Research, diagnosis, and intervention for neurological disorders are growing more interdisciplinary, and involve individuals with backgrounds in, e.g., behavioral science, genetics, neurology, and environmental science. There is a major obstacle, unfortunately: Behavioral observation is the primary means for diagnosis, yet it is intrinsic unreliable. As a result, neurological disorders for which there is no easy blood test such as most neurodevelopmental and neurodegenerative disorders, as well as disorders due to neurotoxic agents, stroke, and head injury, surprisingly often go undetected or are misdiagnosed.

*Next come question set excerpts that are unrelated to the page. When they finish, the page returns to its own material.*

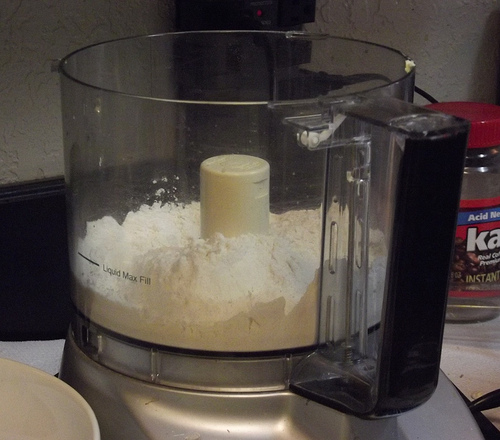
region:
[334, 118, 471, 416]
a black plastic handle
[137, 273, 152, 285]
the word fill in black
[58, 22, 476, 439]
white flour in a food processer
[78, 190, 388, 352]
white flour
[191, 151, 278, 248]
the center of a food processer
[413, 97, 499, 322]
an emtpy glass jar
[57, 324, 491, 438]
the base of a food processer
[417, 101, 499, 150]
the red top of a jar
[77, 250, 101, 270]
a black line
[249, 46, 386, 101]
a black plug plugged into a wall socket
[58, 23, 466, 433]
white flour in blender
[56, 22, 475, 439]
white flour in mixer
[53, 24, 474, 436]
white powder in mixer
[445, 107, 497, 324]
bottle with red label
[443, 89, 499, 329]
bottle of karo syrup behind blender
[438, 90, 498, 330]
bottle on counter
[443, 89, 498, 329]
bottle with red top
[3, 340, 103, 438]
cream colored bowl next to blender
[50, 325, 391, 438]
bottom of mixer is gray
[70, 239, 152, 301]
black mark on blender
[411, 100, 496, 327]
Instant coffe jar, clear with red lid and label, label also has coffee beans picture on it amongst other things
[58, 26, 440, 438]
open blender with white powder, possibly flour, inside it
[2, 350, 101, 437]
portion of a white round ceramic dish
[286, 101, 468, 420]
black blender handle on clear blender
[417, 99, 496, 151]
round red jar lid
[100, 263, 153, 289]
black letter on clear blender that read Liquid Max Fill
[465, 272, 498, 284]
yellow letters on brown background that read INSTANT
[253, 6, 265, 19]
round red button on a black surface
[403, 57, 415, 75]
blotch of something yellowish on the edge of a blender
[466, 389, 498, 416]
piece of black electric cording from a blender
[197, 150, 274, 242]
the center of a mixing machine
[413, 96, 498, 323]
an empty plastic jar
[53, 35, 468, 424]
a blender filled with flour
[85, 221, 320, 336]
flour in a blender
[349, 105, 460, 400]
a black handle to a blender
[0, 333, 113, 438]
a white mug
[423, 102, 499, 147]
a red twist off cap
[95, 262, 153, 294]
writing on a blender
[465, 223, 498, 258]
writing on a jar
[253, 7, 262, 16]
an unlit red light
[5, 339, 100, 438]
ivory bowl next to blender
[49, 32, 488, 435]
blender with flour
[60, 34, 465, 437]
blender with silver bottom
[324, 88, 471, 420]
black handle on blender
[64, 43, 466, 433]
blender with black handle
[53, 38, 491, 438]
mixer on counter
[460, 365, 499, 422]
cord to mixer on counter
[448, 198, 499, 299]
blue, red and white label on bottle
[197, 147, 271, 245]
attachment in center of mixer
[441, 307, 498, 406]
white counter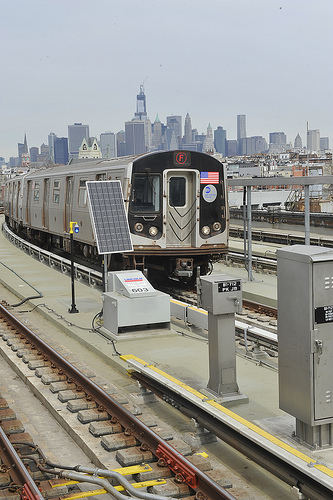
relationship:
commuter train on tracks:
[3, 142, 230, 297] [6, 217, 320, 482]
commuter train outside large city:
[3, 142, 230, 297] [6, 87, 326, 169]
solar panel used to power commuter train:
[87, 175, 142, 324] [3, 149, 230, 288]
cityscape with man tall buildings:
[13, 89, 330, 165] [2, 80, 331, 161]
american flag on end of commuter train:
[197, 170, 220, 182] [3, 149, 230, 288]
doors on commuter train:
[28, 176, 78, 234] [3, 149, 230, 288]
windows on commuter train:
[33, 176, 89, 201] [3, 149, 230, 288]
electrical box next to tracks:
[275, 239, 328, 447] [7, 306, 259, 496]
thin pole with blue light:
[66, 218, 82, 322] [72, 222, 85, 237]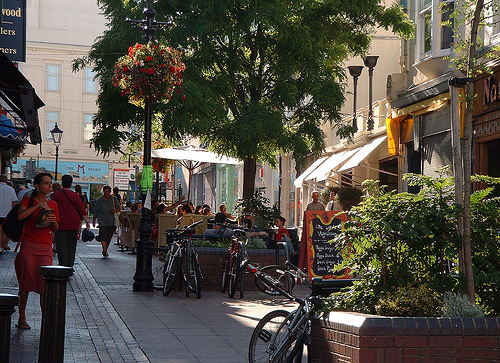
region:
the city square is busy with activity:
[6, 4, 499, 361]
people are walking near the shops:
[3, 158, 363, 323]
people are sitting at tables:
[115, 195, 295, 272]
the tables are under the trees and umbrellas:
[131, 84, 306, 270]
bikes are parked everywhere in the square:
[151, 217, 327, 357]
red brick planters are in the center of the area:
[170, 233, 494, 361]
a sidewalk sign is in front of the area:
[298, 204, 356, 290]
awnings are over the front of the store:
[288, 133, 400, 242]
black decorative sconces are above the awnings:
[342, 51, 387, 148]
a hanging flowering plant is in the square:
[81, 10, 198, 299]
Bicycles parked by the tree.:
[143, 230, 300, 312]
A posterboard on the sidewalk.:
[288, 207, 348, 275]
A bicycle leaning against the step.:
[248, 258, 330, 353]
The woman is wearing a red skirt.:
[20, 236, 62, 291]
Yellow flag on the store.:
[373, 105, 418, 155]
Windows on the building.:
[41, 61, 103, 126]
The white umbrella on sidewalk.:
[153, 130, 272, 172]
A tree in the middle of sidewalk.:
[178, 12, 316, 198]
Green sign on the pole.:
[138, 158, 162, 190]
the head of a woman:
[24, 165, 63, 210]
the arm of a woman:
[13, 185, 73, 227]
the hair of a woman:
[18, 144, 108, 207]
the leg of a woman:
[10, 245, 32, 327]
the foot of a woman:
[14, 304, 41, 333]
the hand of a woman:
[24, 197, 71, 222]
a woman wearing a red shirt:
[16, 146, 104, 261]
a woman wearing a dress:
[13, 221, 111, 305]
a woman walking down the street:
[8, 118, 131, 323]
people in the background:
[44, 139, 219, 261]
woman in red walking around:
[7, 170, 59, 327]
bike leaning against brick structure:
[249, 285, 328, 360]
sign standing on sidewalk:
[307, 210, 353, 278]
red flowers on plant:
[147, 51, 174, 83]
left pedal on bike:
[258, 327, 273, 345]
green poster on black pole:
[138, 162, 155, 190]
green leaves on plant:
[342, 181, 421, 288]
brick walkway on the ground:
[67, 316, 121, 360]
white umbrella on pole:
[148, 143, 244, 170]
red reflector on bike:
[245, 267, 261, 277]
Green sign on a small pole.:
[138, 163, 155, 190]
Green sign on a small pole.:
[343, 58, 363, 88]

The vision of Neurobehavioral Engineering is to revolutionize behavioral diagnosis and intervention by creating specialized algorithms for processing speech, language use, movement patterns, and facial expression. These algorithms build not only on the availability of powerful and low-cost hardware, but also on recent progress in areas such as machine learning, natural language processing (NLP), and signal processing. However, available algorithms rarely address the specific problems when dealing with disorders. Thus, a guiding motivation of Neurobehavioral Engineering is that will move computational science forward by defining new challenges -- challenges that are plainly very difficult.

In this talk, examples will be given of current Neurobehavioral Engineering projects in OHSU's Biomedical Computer Science Division in which we apply a wide range of algorithms to problems in autism, dysarthria, and mild cognitive impairment.